Friday, February 22, 2013

Wild Island Words


            Sometimes the words seem to inhabit a terrible island, where there is no place to make landfall. I can hear the words from my ship, beating their native islander drums through the thick jungle as I circle the island trying to find a place to come ashore and set my word traps and capture some really excellent words.

            Those words dance around a giant bonfire for hours, gyrating and whooping, and cavorting like wild beasts. They are tricky to capture in a big group so you have to be selective. The leader is a great chieftain named Pneumonoultramicroscopicsilicovolcanokoniosis and he is a wise chief. He’s been chief for a very long time, mostly because even if you do capture him you really don’t have much use for him. (Seriously, it’s a real word).  So you just end up throwing him back in with the other restless natives.

            The tribes are numerous and I’m often amazed they can congregate on such a small island without sinking it under their weight. They are terrible, crafty and elusive. Eventually I’ll find a place to tie up my landing craft and wade ashore with my traps and gear and those words will come to me like I’m coated in a delicious word honey. Until then however, I’m just floundering at sea with a head full of nothing to write.

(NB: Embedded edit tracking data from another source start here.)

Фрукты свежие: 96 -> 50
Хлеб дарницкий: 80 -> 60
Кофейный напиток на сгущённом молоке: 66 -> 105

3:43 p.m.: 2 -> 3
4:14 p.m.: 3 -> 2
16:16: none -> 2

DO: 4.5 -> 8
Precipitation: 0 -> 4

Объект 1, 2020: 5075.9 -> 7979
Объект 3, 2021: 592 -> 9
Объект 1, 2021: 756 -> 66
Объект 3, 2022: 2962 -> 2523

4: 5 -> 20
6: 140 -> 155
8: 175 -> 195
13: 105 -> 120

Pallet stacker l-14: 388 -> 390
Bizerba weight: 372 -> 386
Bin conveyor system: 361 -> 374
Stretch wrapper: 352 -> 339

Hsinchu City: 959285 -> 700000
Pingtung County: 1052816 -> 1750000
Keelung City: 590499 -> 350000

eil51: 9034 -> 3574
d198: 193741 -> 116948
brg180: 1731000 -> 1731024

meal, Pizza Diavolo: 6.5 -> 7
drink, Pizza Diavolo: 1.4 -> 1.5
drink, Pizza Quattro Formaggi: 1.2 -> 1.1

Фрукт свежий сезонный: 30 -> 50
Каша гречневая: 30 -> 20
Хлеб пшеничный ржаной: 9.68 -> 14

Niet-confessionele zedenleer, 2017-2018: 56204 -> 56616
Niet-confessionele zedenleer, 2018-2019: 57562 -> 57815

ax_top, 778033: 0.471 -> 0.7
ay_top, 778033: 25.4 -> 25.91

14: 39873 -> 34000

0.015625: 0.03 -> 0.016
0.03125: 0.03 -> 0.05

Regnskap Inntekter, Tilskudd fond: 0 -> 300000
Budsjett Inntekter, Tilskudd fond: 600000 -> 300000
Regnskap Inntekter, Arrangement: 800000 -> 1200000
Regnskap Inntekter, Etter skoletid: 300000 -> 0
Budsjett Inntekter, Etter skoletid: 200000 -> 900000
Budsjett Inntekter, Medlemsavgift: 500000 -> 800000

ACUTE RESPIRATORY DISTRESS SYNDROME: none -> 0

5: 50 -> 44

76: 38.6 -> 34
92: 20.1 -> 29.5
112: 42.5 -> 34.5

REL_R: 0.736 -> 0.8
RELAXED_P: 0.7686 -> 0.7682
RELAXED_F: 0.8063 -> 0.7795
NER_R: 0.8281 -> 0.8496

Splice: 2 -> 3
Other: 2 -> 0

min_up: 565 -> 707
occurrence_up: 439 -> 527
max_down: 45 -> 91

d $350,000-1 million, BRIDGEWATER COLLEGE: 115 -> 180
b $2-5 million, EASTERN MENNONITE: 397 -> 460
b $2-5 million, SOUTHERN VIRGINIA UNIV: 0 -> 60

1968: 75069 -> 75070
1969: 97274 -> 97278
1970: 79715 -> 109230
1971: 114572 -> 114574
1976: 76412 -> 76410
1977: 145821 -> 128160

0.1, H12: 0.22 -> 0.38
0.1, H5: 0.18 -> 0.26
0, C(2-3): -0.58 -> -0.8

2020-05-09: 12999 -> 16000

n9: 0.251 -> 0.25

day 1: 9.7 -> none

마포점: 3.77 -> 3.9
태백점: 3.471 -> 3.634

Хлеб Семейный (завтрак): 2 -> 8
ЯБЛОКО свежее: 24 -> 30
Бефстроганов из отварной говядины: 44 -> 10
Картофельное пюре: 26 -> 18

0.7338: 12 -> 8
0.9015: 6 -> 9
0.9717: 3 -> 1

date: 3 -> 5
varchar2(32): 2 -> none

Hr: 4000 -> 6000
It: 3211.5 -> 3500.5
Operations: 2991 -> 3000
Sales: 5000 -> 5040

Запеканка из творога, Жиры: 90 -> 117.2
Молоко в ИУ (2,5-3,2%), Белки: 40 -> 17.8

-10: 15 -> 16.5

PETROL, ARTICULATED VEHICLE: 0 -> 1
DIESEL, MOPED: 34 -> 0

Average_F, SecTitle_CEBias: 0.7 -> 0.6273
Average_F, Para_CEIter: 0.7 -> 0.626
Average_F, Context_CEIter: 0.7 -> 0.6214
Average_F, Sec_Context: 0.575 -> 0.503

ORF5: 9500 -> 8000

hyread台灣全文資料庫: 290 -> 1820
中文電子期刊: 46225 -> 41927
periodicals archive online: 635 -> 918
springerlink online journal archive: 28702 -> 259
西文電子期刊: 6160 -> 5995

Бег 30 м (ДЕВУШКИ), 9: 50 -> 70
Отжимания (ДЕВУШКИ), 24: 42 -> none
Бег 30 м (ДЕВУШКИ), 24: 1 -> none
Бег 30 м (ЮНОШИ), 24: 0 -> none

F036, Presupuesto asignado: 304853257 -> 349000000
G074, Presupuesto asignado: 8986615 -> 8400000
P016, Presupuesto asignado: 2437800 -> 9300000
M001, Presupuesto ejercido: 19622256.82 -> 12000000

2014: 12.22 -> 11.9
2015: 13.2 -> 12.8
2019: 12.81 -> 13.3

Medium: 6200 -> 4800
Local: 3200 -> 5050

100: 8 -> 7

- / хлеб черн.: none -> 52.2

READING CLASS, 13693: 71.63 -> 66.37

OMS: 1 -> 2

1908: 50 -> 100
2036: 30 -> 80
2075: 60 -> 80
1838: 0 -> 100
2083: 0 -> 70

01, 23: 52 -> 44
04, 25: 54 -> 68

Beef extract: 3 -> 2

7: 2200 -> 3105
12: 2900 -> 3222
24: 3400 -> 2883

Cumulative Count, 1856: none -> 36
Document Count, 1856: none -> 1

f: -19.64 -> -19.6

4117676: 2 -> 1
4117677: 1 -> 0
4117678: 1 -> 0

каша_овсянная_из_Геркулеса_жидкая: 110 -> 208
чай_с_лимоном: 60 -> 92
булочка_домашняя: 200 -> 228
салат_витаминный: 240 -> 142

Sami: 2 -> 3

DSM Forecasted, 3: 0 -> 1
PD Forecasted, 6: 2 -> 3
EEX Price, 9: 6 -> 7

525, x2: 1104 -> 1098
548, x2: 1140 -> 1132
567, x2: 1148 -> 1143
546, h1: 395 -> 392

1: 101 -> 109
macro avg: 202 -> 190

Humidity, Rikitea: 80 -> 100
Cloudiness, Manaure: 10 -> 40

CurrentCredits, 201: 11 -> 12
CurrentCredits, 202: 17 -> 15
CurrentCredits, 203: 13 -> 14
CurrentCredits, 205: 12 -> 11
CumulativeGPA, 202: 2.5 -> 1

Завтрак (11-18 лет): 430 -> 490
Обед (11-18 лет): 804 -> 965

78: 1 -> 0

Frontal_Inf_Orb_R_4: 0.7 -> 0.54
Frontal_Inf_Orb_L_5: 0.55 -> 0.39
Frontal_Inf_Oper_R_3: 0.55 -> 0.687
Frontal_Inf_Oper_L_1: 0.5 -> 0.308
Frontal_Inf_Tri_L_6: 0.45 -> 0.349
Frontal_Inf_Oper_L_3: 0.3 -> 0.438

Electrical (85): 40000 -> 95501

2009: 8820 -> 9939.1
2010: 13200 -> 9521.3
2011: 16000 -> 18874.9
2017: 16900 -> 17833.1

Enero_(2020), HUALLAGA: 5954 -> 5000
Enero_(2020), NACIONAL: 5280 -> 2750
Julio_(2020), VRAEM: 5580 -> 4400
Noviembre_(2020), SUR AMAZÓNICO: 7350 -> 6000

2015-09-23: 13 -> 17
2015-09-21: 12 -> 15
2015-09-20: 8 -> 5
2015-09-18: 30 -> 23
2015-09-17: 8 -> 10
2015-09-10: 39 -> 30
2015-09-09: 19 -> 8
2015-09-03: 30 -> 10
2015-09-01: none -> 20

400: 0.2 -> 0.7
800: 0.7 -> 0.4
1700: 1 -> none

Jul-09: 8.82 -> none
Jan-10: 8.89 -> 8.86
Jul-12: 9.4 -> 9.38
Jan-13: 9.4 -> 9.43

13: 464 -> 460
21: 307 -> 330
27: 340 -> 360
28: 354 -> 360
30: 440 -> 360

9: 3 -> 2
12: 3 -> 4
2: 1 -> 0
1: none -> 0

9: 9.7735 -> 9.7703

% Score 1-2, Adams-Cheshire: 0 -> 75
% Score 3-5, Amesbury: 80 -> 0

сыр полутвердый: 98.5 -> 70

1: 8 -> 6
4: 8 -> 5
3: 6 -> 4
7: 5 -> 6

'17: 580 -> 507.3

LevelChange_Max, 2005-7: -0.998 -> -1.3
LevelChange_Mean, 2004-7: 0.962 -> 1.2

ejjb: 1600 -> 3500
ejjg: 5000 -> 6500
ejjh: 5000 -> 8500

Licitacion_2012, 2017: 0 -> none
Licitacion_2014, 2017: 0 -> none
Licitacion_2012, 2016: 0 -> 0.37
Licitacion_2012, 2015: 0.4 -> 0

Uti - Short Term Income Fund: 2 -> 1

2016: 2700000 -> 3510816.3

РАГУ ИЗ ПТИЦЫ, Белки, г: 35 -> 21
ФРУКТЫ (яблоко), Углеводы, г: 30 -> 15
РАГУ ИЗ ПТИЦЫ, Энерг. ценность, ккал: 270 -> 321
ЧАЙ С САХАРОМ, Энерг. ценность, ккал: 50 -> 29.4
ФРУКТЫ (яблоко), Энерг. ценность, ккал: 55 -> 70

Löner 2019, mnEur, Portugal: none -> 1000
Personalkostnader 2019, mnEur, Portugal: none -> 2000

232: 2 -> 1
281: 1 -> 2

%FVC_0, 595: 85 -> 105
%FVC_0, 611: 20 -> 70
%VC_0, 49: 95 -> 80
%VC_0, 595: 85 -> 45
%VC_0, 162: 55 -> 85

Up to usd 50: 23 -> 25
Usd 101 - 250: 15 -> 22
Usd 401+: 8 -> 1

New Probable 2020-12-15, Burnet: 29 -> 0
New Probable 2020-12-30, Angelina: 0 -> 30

            The words led me down a few paths this morning. There was the story of the two robbers trying to break into an apartment building but were having existential debates about the validity of their chosen profession as they were climbing in through the window. The words fled back to the island about a paragraph into that story so I had to go on this word island safari.

            A few straggling words didn’t take off to the island with the rest. They’ve been with me a lot lately and figured they might as well stick around. Love, loss, depression, loneliness, beautiful, sex, and strangely the word “creepy” stuck around to see where they would wind up. I think they are beginning to develop a taste for the finer civilized life they do not have on their savage island home.  I can’t say that these words are all that helpful while trying to write something about something something.

            Looks like a few more words have abandoned me for life on the island. Here I am still trying to set my traps and bring down a few choice sentences and paragraphs and appropriate descriptives to articulate some crazy story about, maybe, a lady having a conversation with her cat, which has been dead for ten years.

            I’ve made my way ashore now and I’m setting my traps and in three days I should have some excellent choice words to hurl and these pages. They’ll stick like a scab over a wound that just won’t heal right, eventually becoming a scar, eventually a reminder of some deed that didn’t work out the way you planned. Something something words, mumbling.